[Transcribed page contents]
---------------

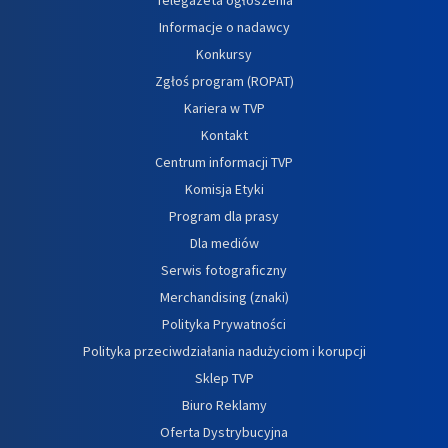
Informacje o nadawcy
Konkursy
Zgłoś program (ROPAT)
Kariera w TVP
Kontakt
Centrum informacji TVP
Komisja Etyki
Program dla prasy
Dla mediów
Serwis fotograficzny
Merchandising (znaki)
Polityka Prywatności
Polityka przeciwdziałania nadużyciom i korupcji
Sklep TVP
Biuro Reklamy
Oferta Dystrybucyjna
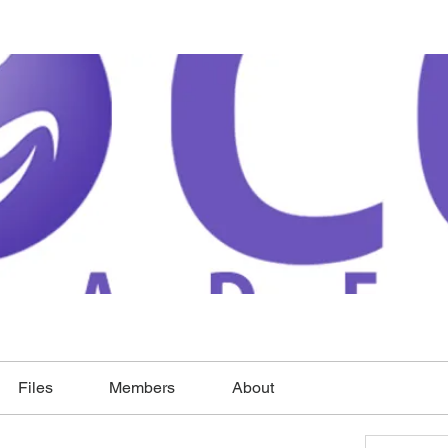
Files
Members
About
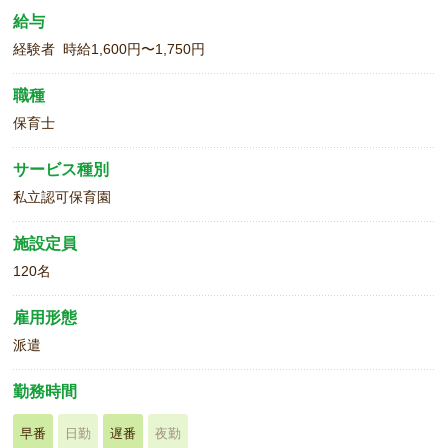
給与
経験者 時給1,600円〜1,750円
職種
保育士
サービス種別
私立認可保育園
施設定員
120名
雇用形態
派遣
勤務時間
早番
日勤
遅番
夜勤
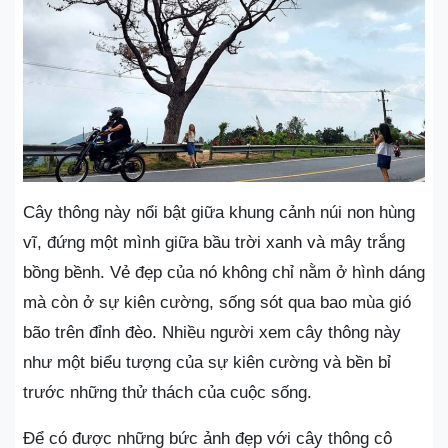
Cây thông này nổi bật giữa khung cảnh núi non hùng
vĩ, đứng một mình giữa bầu trời xanh và mây trắng
bồng bềnh. Vẻ đẹp của nó không chỉ nằm ở hình dáng
mà còn ở sự kiên cường, sống sót qua bao mùa gió
bão trên đỉnh đèo. Nhiều người xem cây thông này
như một biểu tượng của sự kiên cường và bền bỉ
trước những thử thách của cuộc sống.
Để có được những bức ảnh đẹp với cây thông cô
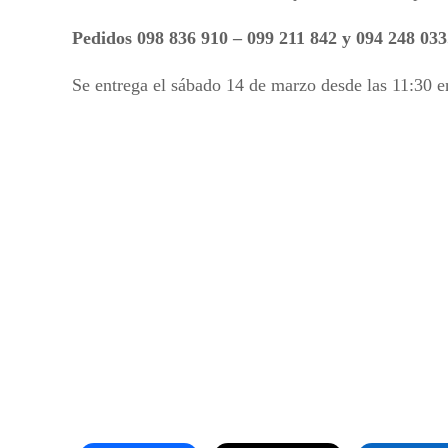
Pedidos 098 836 910 – 099 211 842 y 094 248 033
Se entrega el sábado 14 de marzo desde las 11:30 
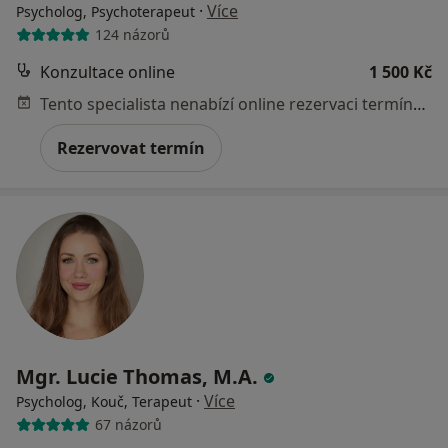
·
Více
Psycholog, Psychoterapeut
124 názorů
Konzultace online
1 500 Kč
Tento specialista nenabízí online rezervaci termínu na této adrese.
Rezervovat termín
Mgr. Lucie Thomas, M.A.
·
Více
Psycholog, Kouč, Terapeut
67 názorů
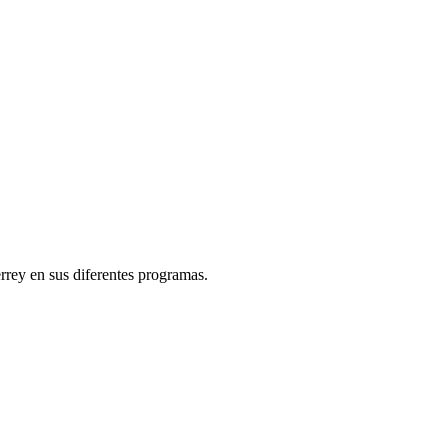
rey en sus diferentes programas.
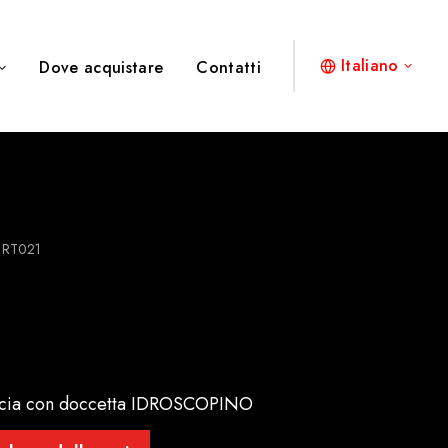
Italiano
Dove acquistare
Contatti
RT021
occia con doccetta IDROSCOPINO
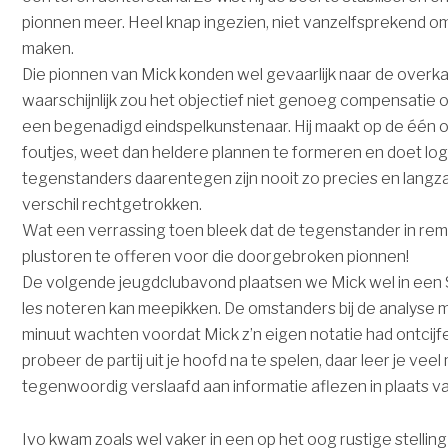
pionnen meer. Heel knap ingezien, niet vanzelfsprekend om
maken.
Die pionnen van Mick konden wel gevaarlijk naar de overk
waarschijnlijk zou het objectief niet genoeg compensatie o
een begenadigd eindspelkunstenaar. Hij maakt op de één 
foutjes, weet dan heldere plannen te formeren en doet log
tegenstanders daarentegen zijn nooit zo precies en lang
verschil rechtgetrokken.
Wat een verrassing toen bleek dat de tegenstander in remi
plustoren te offeren voor die doorgebroken pionnen!
De volgende jeugdclubavond plaatsen we Mick wel in een S
les noteren kan meepikken. De omstanders bij de analyse m
minuut wachten voordat Mick z’n eigen notatie had ontcijfe
probeer de partij uit je hoofd na te spelen, daar leer je vee
tegenwoordig verslaafd aan informatie aflezen in plaats va
Ivo kwam zoals wel vaker in een op het oog rustige stelling 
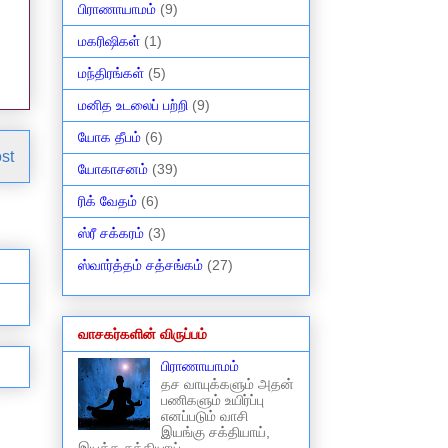
பிராணாயாமம்
(9)
மகரிஷிகள்
(1)
மந்திரங்கள்
(5)
மனித உடலைப் பற்றி
(9)
யோக தீபம்
(6)
st
யோகாசனம்
(39)
ரிக் வேதம்
(6)
ஸ்ரீ சக்கரம்
(3)
ஸ்வார்த்தம் சத்சங்கம்
(27)
வாசகர்களின் விருப்பம்
பிராணாயாமம்
தச வாயுக்களும் அதன்
பணிகளும் உயிர்ப்பு
எனப்படும் வாசி
இயங்கு சக்தியாய்,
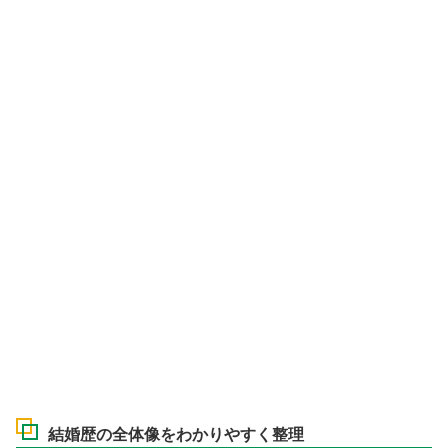
結婚歴の全体像をわかりやすく整理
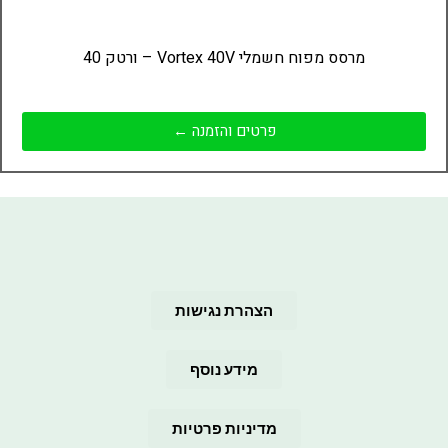
מרסס מפוח חשמלי Vortex 40V – ורטק 40
פרטים והזמנה ←
הצהרת נגישות
מידע נוסף
מדיניות פרטיות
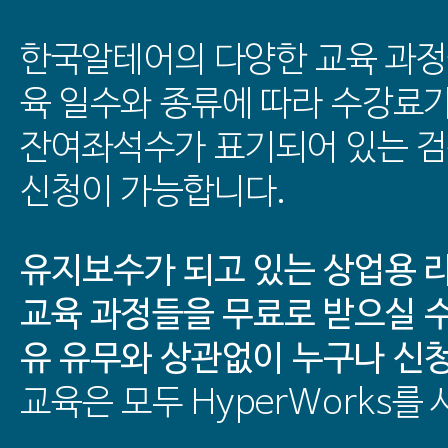
한국알테어의 다양한 교육 과정
육 일수와 종류에 따라 수강료
잔여좌석수가 표기되어 있는 
신청이 가능합니다.
유지보수가 되고 있는 상업용 
교육 과정들을 무료로 받으실 수
유 유무와 상관없이 누구나 신
교육은 모두 HyperWorks를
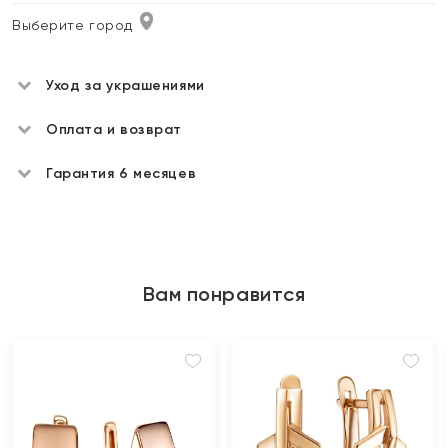
Выберите город
Уход за украшениями
Оплата и возврат
Гарантия 6 месяцев
Вам понравится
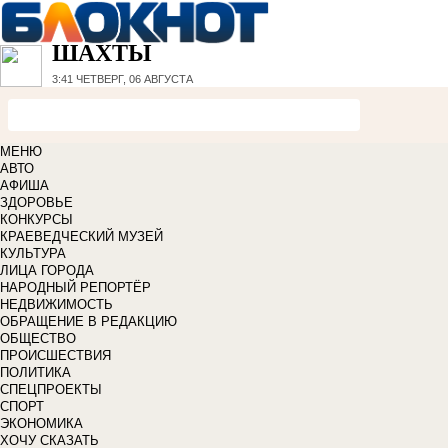
ШАХТЫ
3:41
ЧЕТВЕРГ, 06 АВГУСТА
МЕНЮ
АВТО
АФИША
ЗДОРОВЬЕ
КОНКУРСЫ
КРАЕВЕДЧЕСКИЙ МУЗЕЙ
КУЛЬТУРА
ЛИЦА ГОРОДА
НАРОДНЫЙ РЕПОРТЁР
НЕДВИЖИМОСТЬ
ОБРАЩЕНИЕ В РЕДАКЦИЮ
ОБЩЕСТВО
ПРОИСШЕСТВИЯ
ПОЛИТИКА
СПЕЦПРОЕКТЫ
СПОРТ
ЭКОНОМИКА
ХОЧУ СКАЗАТЬ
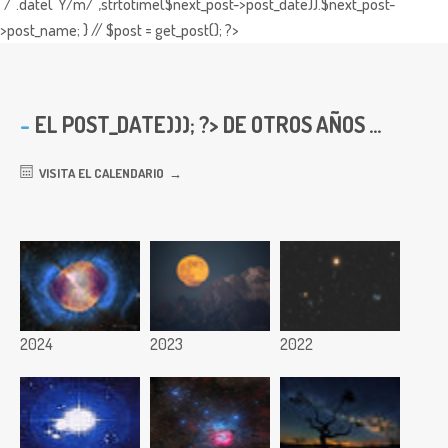
"/".date("Y/m/",strtotime($next_post->post_date)).$next_post-
>post_name; } // $post = get_post(); ?>
EL
POST_DATE))); ?> DE OTROS AÑOS ...
VISITA EL CALENDARIO
2024
2023
2022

---------------

Request >> From the data above, pick out each line containing "Mick" and copy it.

Solution >>
Die pionnen van Mick konden wel gevaarlijk naar de overk
De volgende jeugdclubavond plaatsen we Mick wel in een S
minuut wachten voordat Mick z’n eigen notatie had ontcijfe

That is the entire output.